Using a variety of host systems including microbial (eg. Escherichia coli), fungal (eg. yeast), and mammalian (eg. Chinese Hamster Ovary (CHO) cells), we seek to develop the necessary genetic tools and methodologies for creating industrially-relevant organisms for biomolecules, biofuels, and biopharmaceuticals. To accomplish this task, traditional pathway engineering will be utilized in conjunction with novel tools for introducing genetic control (such as global Transcription Machinery Engineering, promoter libraries, and gene mutagenesis).
Overall Research Goals:
To develop new strategies and tools for the engineering and cultivation of cellular systems applicable to both eukaryotic and prokaryotic systems
To develop suitable host strains (both mammalian and microbial) for the high level production of value-added products and bioactive molecules
To understand and engineer complex cellular phenotypes, including disease states, in an effort to identify novel genetic targets
To develop molecular biology tools which allow for both tunable and combinatorial control of gene expression and regulatory networks
To develop strategies for engineering cellular systems through protein engineering and evolution
Microbial Engineering
(e.g. Escherichia coli)
Microbial systems, such as E. coli, serve as excellent model and industrial platforms for the production of both bulk and commodity small molecules. Products such as carotenoids, amino acids, and organic acids can all be made at high quantities in microbial hosts. In this research program, microbial systems will be explored as a host for producing novel small molecules. Additionally, new tools for imparting global perturbations (such as global Transcription Machinery Engineering) will be tested. Finally, this system will be used to develop novel tools for controlling and altering metabolic pathway throughput.
Fungal Engineering
(e.g. Sacchromyces cerevisiae and other yeasts)
Fungal systems, including yeasts such as S. cerevisiae, have the potential to revolutionize the biofuels industry. Since the ancient times when wine making began, yeasts have been exploited for their potential to convert sugars into ethanol. In this research program, both standard and industrial yeasts will be engineered to produce both "traditional" biofuels such as ethanol and "non-traditional" or novel molecules which can be used for transportation fuels. Furthermore, this system will be used to develop novel tools for (1) introducing genetic control of essential genes and (2) improving cellular/metabolic throughput.

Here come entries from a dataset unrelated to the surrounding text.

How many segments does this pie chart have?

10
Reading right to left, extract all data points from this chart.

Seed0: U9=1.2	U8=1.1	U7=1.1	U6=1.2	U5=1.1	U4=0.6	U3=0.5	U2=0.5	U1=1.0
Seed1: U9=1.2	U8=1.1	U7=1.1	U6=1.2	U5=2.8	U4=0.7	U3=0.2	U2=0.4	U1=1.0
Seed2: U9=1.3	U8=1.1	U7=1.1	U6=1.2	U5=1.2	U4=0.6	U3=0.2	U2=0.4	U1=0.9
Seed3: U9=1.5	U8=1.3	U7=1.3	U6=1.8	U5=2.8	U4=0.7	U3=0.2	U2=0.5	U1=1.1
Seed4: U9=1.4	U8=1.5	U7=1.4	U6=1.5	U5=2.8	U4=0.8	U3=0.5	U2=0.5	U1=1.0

Mammalian Cell Engineering
(e.g. Chinese Hamster Ovary Cells)
Mammalian cell cultures are a major platform of choice for most large protein biopharmaceuticals (especially for glycosylated proteins). While the cell culture and processing conditions have been long studied, little attention has been placed on the cellular and metabolic engineering of these systems. In this research program, genetic tools will be developed for controlling the expression of transgenes. Furthermore, these tools will be expanded by creating methodologies for creating large-scale genetic perturbations to elicit global phenotypes of importance to these systems. Finally, traditional pathway engineering and protein engineering will be invoked to improve the function and requirements of these cells during the culturing phase.